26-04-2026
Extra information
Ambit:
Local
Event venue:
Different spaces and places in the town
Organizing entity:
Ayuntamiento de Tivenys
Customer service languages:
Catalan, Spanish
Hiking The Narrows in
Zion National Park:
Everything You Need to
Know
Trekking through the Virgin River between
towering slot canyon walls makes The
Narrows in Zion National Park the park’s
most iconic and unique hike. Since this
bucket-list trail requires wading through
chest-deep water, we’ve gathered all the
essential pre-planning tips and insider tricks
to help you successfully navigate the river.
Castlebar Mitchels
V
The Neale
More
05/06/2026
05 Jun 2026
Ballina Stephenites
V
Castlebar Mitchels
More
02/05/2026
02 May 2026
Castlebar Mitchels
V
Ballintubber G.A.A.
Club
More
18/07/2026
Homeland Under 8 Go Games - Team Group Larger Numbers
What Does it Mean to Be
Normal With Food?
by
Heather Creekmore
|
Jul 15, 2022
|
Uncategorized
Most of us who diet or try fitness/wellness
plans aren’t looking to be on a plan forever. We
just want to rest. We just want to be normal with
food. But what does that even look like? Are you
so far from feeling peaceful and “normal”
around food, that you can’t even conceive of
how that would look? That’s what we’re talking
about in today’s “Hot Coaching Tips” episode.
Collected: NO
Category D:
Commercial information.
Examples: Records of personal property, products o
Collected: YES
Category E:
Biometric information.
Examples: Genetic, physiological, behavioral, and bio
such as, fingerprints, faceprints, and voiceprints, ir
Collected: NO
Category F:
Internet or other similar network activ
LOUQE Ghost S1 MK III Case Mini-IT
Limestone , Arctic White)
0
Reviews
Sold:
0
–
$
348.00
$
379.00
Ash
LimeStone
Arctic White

_ _ _ _ _ _ _

_What the task requires_. Output the data above without altering a line.

_Answer box_.
26-04-2026
Extra information
Ambit:
Local
Event venue:
Different spaces and places in the town
Organizing entity:
Ayuntamiento de Tivenys
Customer service languages:
Catalan, Spanish
Hiking The Narrows in
Zion National Park:
Everything You Need to
Know
Trekking through the Virgin River between
towering slot canyon walls makes The
Narrows in Zion National Park the park’s
most iconic and unique hike. Since this
bucket-list trail requires wading through
chest-deep water, we’ve gathered all the
essential pre-planning tips and insider tricks
to help you successfully navigate the river.
Castlebar Mitchels
V
The Neale
More
05/06/2026
05 Jun 2026
Ballina Stephenites
V
Castlebar Mitchels
More
02/05/2026
02 May 2026
Castlebar Mitchels
V
Ballintubber G.A.A.
Club
More
18/07/2026
Homeland Under 8 Go Games - Team Group Larger Numbers
What Does it Mean to Be
Normal With Food?
by
Heather Creekmore
|
Jul 15, 2022
|
Uncategorized
Most of us who diet or try fitness/wellness
plans aren’t looking to be on a plan forever. We
just want to rest. We just want to be normal with
food. But what does that even look like? Are you
so far from feeling peaceful and “normal”
around food, that you can’t even conceive of
how that would look? That’s what we’re talking
about in today’s “Hot Coaching Tips” episode.
Collected: NO
Category D:
Commercial information.
Examples: Records of personal property, products o
Collected: YES
Category E:
Biometric information.
Examples: Genetic, physiological, behavioral, and bio
such as, fingerprints, faceprints, and voiceprints, ir
Collected: NO
Category F:
Internet or other similar network activ
LOUQE Ghost S1 MK III Case Mini-IT
Limestone , Arctic White)
0
Reviews
Sold:
0
–
$
348.00
$
379.00
Ash
LimeStone
Arctic White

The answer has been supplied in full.